My Theatre

19 September 2011

At the Shaw: On The Rocks

By // Theatre

Ranking: #11 

At 2 hours and 15 minutes, The Shaw Festival’s weakest production of the year drags unforgivably. The story of a weak-willed Prime Minister whose sudden socialist enlightenment causes great tumult, On The Rocks has within it some great themes of idealism in government and the importance of standing for something, but it falls to George Bernard Shaw’s most obnoxious tendencies.

The cast is passably good but not nearly as strong as the ten other ensembles at the festival (at least one of which features each of these actors in better roles). The accents skit about a bit, especially the tricky one taken on by Cherissa Richards as Dame Adhira Pandranath. Despite the occasional overdramatic moment, the rest of Richards’ performance is fairly effective, her Dame Adhira classy, tough and no-nonsense enough to command the room full of egotistical men effortlessly. Marla McLean is the best actress, however, nailing the region- specific accent of Miss Aloysia Brollikins and holding down what little comedy is left in the stilted production.
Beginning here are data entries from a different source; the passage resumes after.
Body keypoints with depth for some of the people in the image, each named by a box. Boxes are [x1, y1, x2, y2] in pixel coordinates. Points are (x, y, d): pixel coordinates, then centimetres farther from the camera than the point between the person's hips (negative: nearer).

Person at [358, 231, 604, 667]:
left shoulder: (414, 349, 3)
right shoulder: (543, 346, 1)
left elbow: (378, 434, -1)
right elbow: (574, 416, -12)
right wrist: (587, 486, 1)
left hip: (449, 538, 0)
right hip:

As for the men, Peter Krantz delivers an uneven performance as Sir. Arthur Chavender; he’s daffy-good in Act II but a bewildering robot Act I with perhaps the weakest accent of the lot. Martin Happer is charming but underused as Toffy, the Earl of Barking while most of the rest of the lot is so unremarkable they hardly bear mention. The exception is Steven Sutcliffe who runs circles around the rest of the cast with his fantastically funny and conflicted performance as Sir. Dexter Rightside.

Sir. Dexter, the play’s most vocal opponent to socialism, being easily the most engaging character in this production makes Shaw’s overt socialist agenda even harder to take. Adaptor Michael Healey and director Joseph Ziegler’s version of the play isn’t funny enough to overcome the preachiness in Shaw’s writing. The man was a brilliant dialogue writer, an endlessly clever social satirist and an excellent creator of characters. What he was not is subtle and the heavy weight of the hammer he uses to bang his audience on the head with his personal politics proves too much for the uninspired direction and the middling cast to overcome. 2 hours and 15 minutes of an unfunny uphill battle of backwards politics feels like an eternity.

On The Rocks plays at the Court House Theatre in Niagara-on-the-Lake until October 8th.